I usually buy frozen soya beans from the supermarket and cook them either with potatoes or add them to other vegetables to make a mixed vegetable curry.  Today we made this  simple soya and potato curry called soya bateta nu shak by Gujaratis.

Ingredients to serve 4 people:

  • 2 medium potatoes -washed and diced.
  • 2 cups of frozen soya bean
  • 1 tbls oil (Most cooking oils are fine but try and use one which is low in saturated fats and trans fats)
  • 1 tsp of mustard seeds
  • 1 tsp salt
  • 1 tsp chilly powder (or as required to your taste)
  • 1 tsp of turmeric powder
  • 1 tsp of ground cummin (jeera) powder.
  • 2-3 cloves of garlic
  • One cup of passata or any tomato products like tinned tomatoes.
  • 2 tsp lemon
  • 1 tsp of brown sugar or jaggery
  • A small bunch of fresh coriander

Method

1. Dice the potatoes into cubes and the soak them with the frozen soya beans  in warm water.
2.  Heat the oil in a saucepan.  Add the mustard seeds and once they start popping – drain and add the diced potatoes and soya beans to the saucepan.. Add the salt, turmeric, chilly powder, sugar or jaggery and stir well.

 

3.  Add a cup of water to this mixture and put the lid on.  Cook this for 5 minutes on a medium heat, stir and cook for 5 more minutes.
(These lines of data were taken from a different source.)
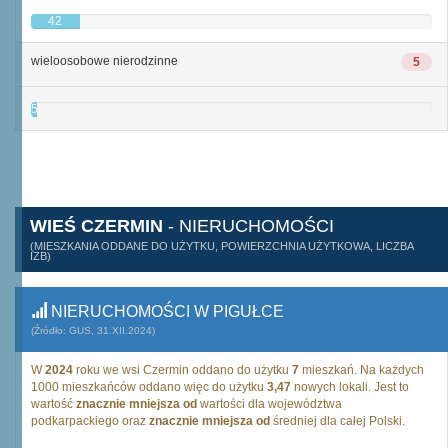
42
wieloosobowe nierodzinne
5
5
WIEŚ CZERMIN
- NIERUCHOMOŚCI
(MIESZKANIA ODDANE DO UŻYTKU, POWIERZCHNIA UŻYTKOWA, LICZBA
IZB)
NIERUCHOMOŚCI W PIGUŁCE
(Źródło: GUS, 31.XII.2024)
W
2024
roku we wsi Czermin oddano do użytku
7
mieszkań. Na każdych
1000 mieszkańców oddano więc do użytku
3,47
nowych lokali. Jest to
wartość
znacznie mniejsza od
wartości dla województwa
podkarpackiego oraz
znacznie mniejsza od
średniej dla całej Polski.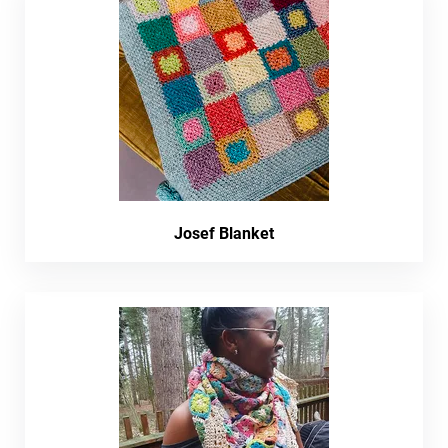
Josef Blanket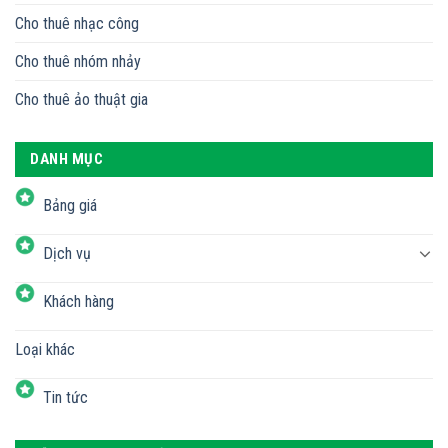
Cho thuê nhạc công
Cho thuê nhóm nhảy
Cho thuê ảo thuật gia
DANH MỤC
Bảng giá
Dịch vụ
Khách hàng
Loại khác
Tin tức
Once the potatoes soften, add the passata or tinned tomatoes, cumin powder, grated/minced garlic and lemon juice and let it cook for 5 minutes.

 

4. Once cooked garnish  with fresh coriander and serve the  soya beans and potato curry hot  with purischappatis, bhakriparathas, theplas, naan bread, khichedi, plain rice or even bread rolls.